A hipocrisia de Hugo Motta no combate ao IOF
Deputados falam em corte de gastos do governo, mas criam brechas para enfiar mais uma gorda colher no pote público

Pois é. Eles, os “paladinos da justiça social e tributária”, são rápidos quando querem. E também são generosos consigo mesmos, pois isso, sempre querem. No mesmo dia em que lideranças da Câmara articulam a derrubada do decreto confiscatório – mais um! – do governo Lula, que aumentaria o IOF, o presidente da Casa, Hugo Motta (Republicanos‑PB), lidera um projeto para que deputados possam acumular aposentadoria com salário integral de mandato e ainda receber gratificação natalina, conforme matéria publicada no portal UAI.
Isso mesmo. Falam em corte de gastos do governo, mas criam brechas para enfiar mais uma gorda colher no pote público. Já não lhes bastam os bilhões de reais do Fundo Eleitoral, os bilhões de reais do Fundo Partidário, os bilhões de reais de emendas parlamentares, os bilhões de reais do custeio da Câmara. É preciso mais. O projeto foi pautado com urgência e assinado por partidos da base e oposição (PT, PL, União Brasil, PP, PSD). O MDB foi o único partido da Mesa Diretora a não aderir.

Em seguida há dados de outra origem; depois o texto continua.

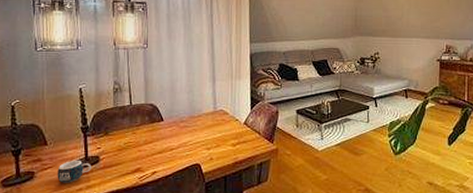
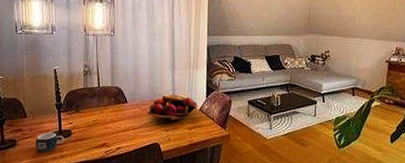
fruit basket: none [185,108,242,141] -> present [146,94,198,124]

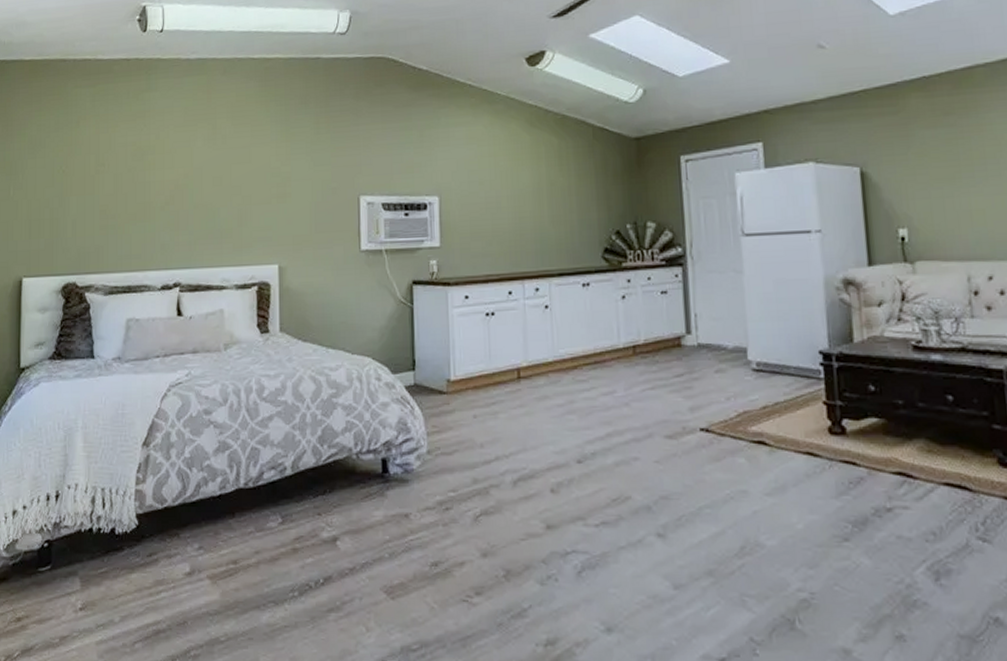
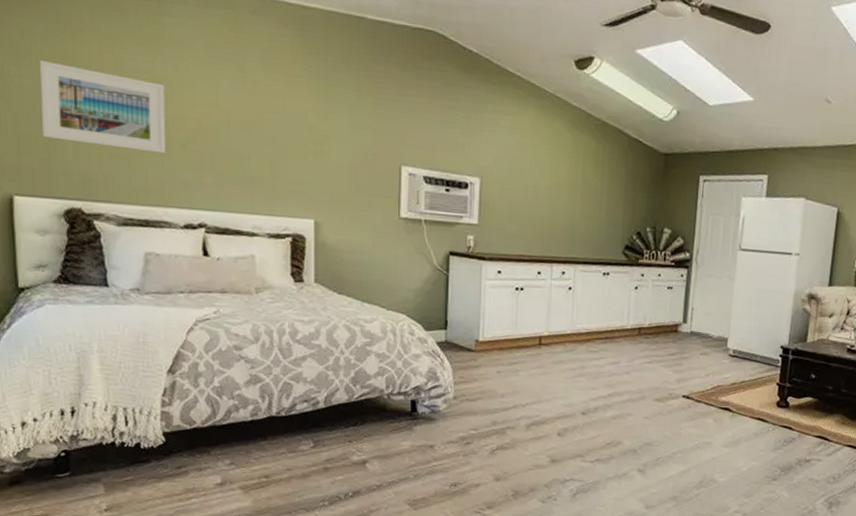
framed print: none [49,150,148,220] -> present [39,60,166,154]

A justificativa é a de sempre: legalidade, isonomia, direito adquirido. Palavras que, na boca de quem legisla em causa própria, viram disfarce para obscenidade. E não é pouca. Desde 1997, é vedado o acúmulo de aposentadoria parlamentar com vencimento de mandato. Motta quer revogar isso, e com urgência. É nesse mesmo ambiente que o Congresso se veste de herói para barrar o aumento do IOF que, se aprovado como queria o governo, poderia gerar bilhões extras em arrecadação, para custear mais despesas inúteis.
Até quando pagar?
O discurso até que é coerente: não se pode cobrar mais impostos de quem já paga tanto. Mas a coerência morre na curva seguinte, quando os mesmos deputados se recusam a abrir mão de penduricalhos e tentam garantir benefícios cumulativos que não existem nem no setor público tradicional. A lógica é simples: o povo não aguenta mais imposto, mas o Parlamento aguenta mais um privilégio. Essa é a moral do nosso tempo: austeridade seletiva. O cidadão deve pagar as contas. Os deputados, não.
Minha sempre excelente colega de O Antagonista, Catarina Rochamonte, escreveu e publicou um excepcional artigo nesta quinta-feira, 12, que merece leitura, reflexão e um quadro na parede. Vivemos, indubitavelmente, dias de infame conluio entre os Poderes com vias a, figurativamente, é claro, vilipendiar a população brasileira – neste caso, os brasileiros, praticamente mortos e não enterrados. Não que estes dias sejam recentes. Ao contrário. É assim há décadas. Mas a cara de pau dessa gente parece romper todas as barreiras.
No país em que a Suprema Corte tece elogios à ditadura chinesa, comungando o apreço do casal presidencial pela tirania de Xi Jinping, e um ministro usa IA para justificar seu voto, enquanto no prédio vizinho o ministro da Fazenda faz papel de palhaço, ao lado de outros, travestidos de congressistas, resta ao considerável público pagador de impostos comer pipoca diante do picadeiro, pagando ingresso de ópera no Alla Scala, de Milão, e conta de restaurante três estrelas do Michelin. Sem reclamar, para não ser processado e condenado por ironia.